Une autre manière de le dire : mes distractions sont pénitentes.

J’entends mes distractions du réfléchir/écrire comme de la possibilité de rapports sociaux « ordinaires », « normaux », « comme tout le monde ».

Aimer philosopher et/ou écrire, les deux séparément ou ensemble, réclament des moments de solitude et de silence absolus, et peuvent occasionner des comportements spécifiques & inhabituels. C’est entendu. Mais, à mon sens, ces moments invitent à l’échange plutôt qu’à la retraite sur son quant-à-soi.

Dans mon cas personnel, mon emmurement est subi plus que voulu. (& L’Apophatique Générale n’est pas une aphasie – ni n’implique d’être misanthrope, illettré ou inculte.)

J’aurai bien l’occasion de revenir là-dessus, d’ici l’automne. Il me faudra bien aussi dire quelques mots de quelques uns de mes projets & idées, tels qu’un groupe sur facebook ou la création d’une association 1901 intitulée « Conférence d’Instruction Initiale », dont la principale activité serait effectivement la préparation d’une conférence annuelle, en rapport avec l’ésotérisme comme facteur de Paix mondiale, comme moyen de comprendre ce qui fait qu’un être humain est planétaire1. Je ne sais pas encore sur quels médias je dois jouer. (Il y a aussi une page facebook, que j’hésite à publier, qui serait consacrée à l’exploration des approches de l’Apophatique Générale, dont j’ai tiré l’intitulé comme diverses orientations de l’œuvre d’Alan Watts.)

Je suis intimement persuadé qu’en témoignant d’une philosophie de Paix planétaire, je servirai la préparation des mentalités à la grande migration interplanétaire, ou interstellaire, qui attend notre humanité (que ce soit pour le 22, 23 ou 24°siècle). Et, il me semble que la certitude d’avoir servi, si peu que ce soit ; été utile, aussi modestement que ce soit, à cette grande aventure, ne pourra que rendre paisible ma propre mort.

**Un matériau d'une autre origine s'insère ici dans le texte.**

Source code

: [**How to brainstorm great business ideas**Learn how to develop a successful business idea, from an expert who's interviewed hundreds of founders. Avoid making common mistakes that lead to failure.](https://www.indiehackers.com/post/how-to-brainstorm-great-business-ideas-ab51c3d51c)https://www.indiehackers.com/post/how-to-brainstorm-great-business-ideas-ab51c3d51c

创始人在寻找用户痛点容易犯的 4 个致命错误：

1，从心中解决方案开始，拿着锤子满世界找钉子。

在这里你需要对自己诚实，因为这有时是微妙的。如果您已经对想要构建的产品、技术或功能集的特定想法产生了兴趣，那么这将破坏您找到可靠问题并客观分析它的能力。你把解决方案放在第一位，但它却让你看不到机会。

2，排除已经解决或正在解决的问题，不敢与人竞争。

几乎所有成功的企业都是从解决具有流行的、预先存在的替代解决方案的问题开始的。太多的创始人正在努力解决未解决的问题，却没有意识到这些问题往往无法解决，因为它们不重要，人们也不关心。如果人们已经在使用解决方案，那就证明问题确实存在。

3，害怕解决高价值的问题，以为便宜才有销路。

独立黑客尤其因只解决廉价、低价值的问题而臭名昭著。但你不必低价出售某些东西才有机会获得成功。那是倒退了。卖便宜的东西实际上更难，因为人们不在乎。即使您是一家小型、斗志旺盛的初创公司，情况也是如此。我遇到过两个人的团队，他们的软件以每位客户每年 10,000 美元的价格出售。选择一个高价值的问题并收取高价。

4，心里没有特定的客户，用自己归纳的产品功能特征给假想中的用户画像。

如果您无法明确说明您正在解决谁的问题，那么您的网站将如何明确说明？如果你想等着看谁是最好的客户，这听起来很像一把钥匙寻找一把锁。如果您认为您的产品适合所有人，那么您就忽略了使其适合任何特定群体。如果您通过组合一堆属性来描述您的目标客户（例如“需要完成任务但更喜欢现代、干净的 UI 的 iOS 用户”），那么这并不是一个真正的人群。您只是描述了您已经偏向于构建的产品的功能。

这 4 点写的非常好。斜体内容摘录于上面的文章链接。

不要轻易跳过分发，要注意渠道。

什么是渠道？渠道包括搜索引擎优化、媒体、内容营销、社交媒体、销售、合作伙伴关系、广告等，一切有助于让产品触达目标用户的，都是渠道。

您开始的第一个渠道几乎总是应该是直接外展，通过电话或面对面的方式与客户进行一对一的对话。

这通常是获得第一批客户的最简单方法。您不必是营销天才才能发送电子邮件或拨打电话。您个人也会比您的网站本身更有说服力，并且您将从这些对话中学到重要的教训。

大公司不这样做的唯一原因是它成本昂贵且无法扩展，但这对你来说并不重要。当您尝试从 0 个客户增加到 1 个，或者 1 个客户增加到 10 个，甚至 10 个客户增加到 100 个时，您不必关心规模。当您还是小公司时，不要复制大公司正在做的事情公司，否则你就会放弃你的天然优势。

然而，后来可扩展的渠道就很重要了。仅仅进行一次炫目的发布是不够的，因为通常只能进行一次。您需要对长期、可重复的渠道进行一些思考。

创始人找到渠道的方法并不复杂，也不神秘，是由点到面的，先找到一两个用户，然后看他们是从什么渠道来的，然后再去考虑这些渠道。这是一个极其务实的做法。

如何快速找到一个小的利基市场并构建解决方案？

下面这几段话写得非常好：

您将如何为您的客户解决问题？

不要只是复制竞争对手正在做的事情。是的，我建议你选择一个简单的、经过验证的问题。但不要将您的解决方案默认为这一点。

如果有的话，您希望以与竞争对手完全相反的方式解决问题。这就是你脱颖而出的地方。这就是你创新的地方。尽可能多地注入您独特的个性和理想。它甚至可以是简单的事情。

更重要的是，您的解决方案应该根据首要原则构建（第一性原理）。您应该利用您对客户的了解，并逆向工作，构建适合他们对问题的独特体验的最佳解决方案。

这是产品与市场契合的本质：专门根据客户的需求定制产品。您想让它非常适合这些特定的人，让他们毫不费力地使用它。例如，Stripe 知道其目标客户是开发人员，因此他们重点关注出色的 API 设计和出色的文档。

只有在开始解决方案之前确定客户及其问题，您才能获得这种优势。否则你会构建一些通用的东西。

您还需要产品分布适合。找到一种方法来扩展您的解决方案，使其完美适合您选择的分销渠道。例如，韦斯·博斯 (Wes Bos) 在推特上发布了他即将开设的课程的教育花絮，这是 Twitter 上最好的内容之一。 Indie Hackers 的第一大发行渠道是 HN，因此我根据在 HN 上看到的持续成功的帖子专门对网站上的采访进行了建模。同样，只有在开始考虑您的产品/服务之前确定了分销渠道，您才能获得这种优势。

Il faut bien voir que la Paix doit être intraspécifique, entre les peuples ; et interspécifique, des humains avec les espèces animales. (Ici, une remise au goût du jour des mythologies anciennes seraient utiles. Je suis étonné que l’ethnocentrisme américano-européen… ne s’étonne pas que l’on puisse sacraliser un arbre, un plan ou un cours d’eau, un montagne, mais pas un animal. D’où, du reste, la persistance, heureusement partielle, d’une résistance épistémologique à admettre les similitudes entre le comportement animal et humain.) Personnellement, j’ai eu pour maîtres non-humains de philosophie & spiritualité un goéland2, un chat, un hibou, deux chiens, un étalon Connemara.

ZUT ! ZUT ! Et ZUT encore : de digression en digression, je n’ai toujours pas précisé l’aide que je sollicite – comme remblaiement d’un manque ou comme suggestion créative pouvant séduire mes visiteurs.

Ce sera donc pour un prochain billet, en addenda…

PS – En parallèle, j’ai commencé de corriger & peaufiner mon roman, en vue Éditeurs. Comme tout premier roman, il est largement autobiographique et raconte ma formation, mon auto-formation philosophique. Il commence (comme récit) au début des années 70. Dès les premières pages, la racine de mes actuels ennuis (47 ans plus tard, donc) apparaît. Une bonne manière de présenter mon « appel à l’aide » m’est venu à l’esprit. Mais, je reste fidèle à mon idée première (pour ce blog) de mener ma réflexion en « chantier ouvert », incohérences, difficultés, voire erreurs caractérisées. Le cheminement accompli, je suppose que la philosophie vivante, de recherche indépendante, peut rejoindre les obligations académiques. La méthode de leurs cheminements ne peut qu’être différente.

1Ne vous laissez pas tenter par la tentation de penser « pardi ! » : tous les génocides, la plupart des guerres de religion et nombre de guerres nationales ne peuvent se faire sans la conviction que l’adversaire n’est pas tout à fait humain. Bien d’autres obstacles à une cohabitation harmonieuse des peuples provient de ce type de jugement de valeurs.

2A tenter une interculturalité animale, on pourrait par exemple comparer le goéland de St. Malo et le singe de New-Delhi. Tous deux symboles spirituels éminents sont bien embarrassants dans la vie quotidienne humaine.